周稚弗亦起身,接过茶水抿过一口后放下。对桌上其余两人点点头,算作告别。

看向红衣少女时,他的眉目愈发温润柔软。

“明珠儿,我此次来北襄最开心的事情,大概就是遇见了你。所以有样东西,我想送给你。”

“算作是救命之恩,亦算是我们相识的凭证,希望你不要拒绝。”

他从衣袖里取出一枚玉佩向她递过去,何以结恩情?美玉缀罗缨。这赠礼是说得过去的。

但陆维桢看到了玉佩上描画着凤凰图腾,他眼角略一抽搐。下一秒少女刚要伸手接,他已经先一步挡在了她前面。

青年衣衫如雪,端的是纯良无害。但面具下一双眼里似笑非笑,透着微微犀利。

“殿下,既是给未来太子妃的信物,就不要轻易送人了吧,不合适。”

端木隰华愕然,听了这话当即缩回了自己的手。

周稚弗挑眉看着白衣青年,眼神带了些戏谑之意。

“扶苏啊,这块玉佩在我手里。从前它怎样我不能定义,只是现在我说它代表什么,它就是什么。

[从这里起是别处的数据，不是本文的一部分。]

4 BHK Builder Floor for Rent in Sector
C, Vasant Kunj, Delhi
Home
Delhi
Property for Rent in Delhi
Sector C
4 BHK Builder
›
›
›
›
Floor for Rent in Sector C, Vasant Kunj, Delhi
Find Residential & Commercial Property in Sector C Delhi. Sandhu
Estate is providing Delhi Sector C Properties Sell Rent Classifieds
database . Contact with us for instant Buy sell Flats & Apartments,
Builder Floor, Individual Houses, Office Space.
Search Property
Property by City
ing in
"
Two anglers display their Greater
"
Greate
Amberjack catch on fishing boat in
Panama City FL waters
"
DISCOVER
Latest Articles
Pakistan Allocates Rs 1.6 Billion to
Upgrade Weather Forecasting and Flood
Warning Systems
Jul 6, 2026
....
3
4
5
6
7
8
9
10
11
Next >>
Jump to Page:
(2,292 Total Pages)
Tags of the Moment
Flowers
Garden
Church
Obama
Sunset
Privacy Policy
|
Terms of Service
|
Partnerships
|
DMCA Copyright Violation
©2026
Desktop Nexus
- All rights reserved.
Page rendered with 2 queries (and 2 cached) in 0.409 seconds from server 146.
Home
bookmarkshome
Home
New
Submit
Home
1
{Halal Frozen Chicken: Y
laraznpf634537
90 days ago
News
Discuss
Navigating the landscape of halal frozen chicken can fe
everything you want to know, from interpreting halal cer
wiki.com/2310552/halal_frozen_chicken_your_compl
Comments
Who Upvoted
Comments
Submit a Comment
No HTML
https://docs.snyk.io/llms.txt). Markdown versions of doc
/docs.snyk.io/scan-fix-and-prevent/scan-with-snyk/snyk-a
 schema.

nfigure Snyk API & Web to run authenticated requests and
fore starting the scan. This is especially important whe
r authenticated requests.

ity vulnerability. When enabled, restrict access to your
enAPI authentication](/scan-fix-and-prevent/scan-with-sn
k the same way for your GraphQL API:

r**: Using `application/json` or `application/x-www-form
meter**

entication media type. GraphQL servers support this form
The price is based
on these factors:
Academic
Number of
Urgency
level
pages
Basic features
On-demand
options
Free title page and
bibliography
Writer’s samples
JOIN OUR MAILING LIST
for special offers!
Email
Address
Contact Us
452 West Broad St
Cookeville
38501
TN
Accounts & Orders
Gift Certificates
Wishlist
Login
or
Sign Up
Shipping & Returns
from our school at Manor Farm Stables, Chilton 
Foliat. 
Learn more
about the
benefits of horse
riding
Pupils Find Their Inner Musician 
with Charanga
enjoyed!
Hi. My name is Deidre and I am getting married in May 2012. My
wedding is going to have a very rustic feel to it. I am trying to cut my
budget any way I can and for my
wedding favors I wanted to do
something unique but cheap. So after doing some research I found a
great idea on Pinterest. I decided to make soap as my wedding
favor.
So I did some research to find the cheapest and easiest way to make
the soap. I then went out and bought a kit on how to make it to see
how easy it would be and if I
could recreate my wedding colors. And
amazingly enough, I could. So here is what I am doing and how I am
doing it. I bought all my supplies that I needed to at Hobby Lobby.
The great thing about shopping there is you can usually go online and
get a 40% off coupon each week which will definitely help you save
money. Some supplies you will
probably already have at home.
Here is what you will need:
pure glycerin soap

”

“现在,这块玉佩代表的是我和明珠儿之间的挚友情谊,如何?”

嘶,这几乎是巧言令色到有些无耻了。但偏偏这人一派言笑晏晏,脱俗出尘的姿态。

这下陆维桢吃瘪了,他是真想不到什么别的理由来拒绝了。

而且就算周稚弗说这玉佩现在代表的是‘挚友情谊’,他还是觉得膈应,无比膈应。

端木隰华思量片刻后,拿起桌子上的一杯茶水,向他说道。

“多谢殿下好意,只是我救你并无所求。如果殿下一定要偿还些什么的话,就请您在登位后,能与北襄永修同好。”

“我敬殿下,祝您此去东阳,一帆风顺。”

看着少女一脸正色,周稚弗轻笑一声,拿起已经放下的茶盏饮了一口。

“好,我们还会再见的,明珠儿。”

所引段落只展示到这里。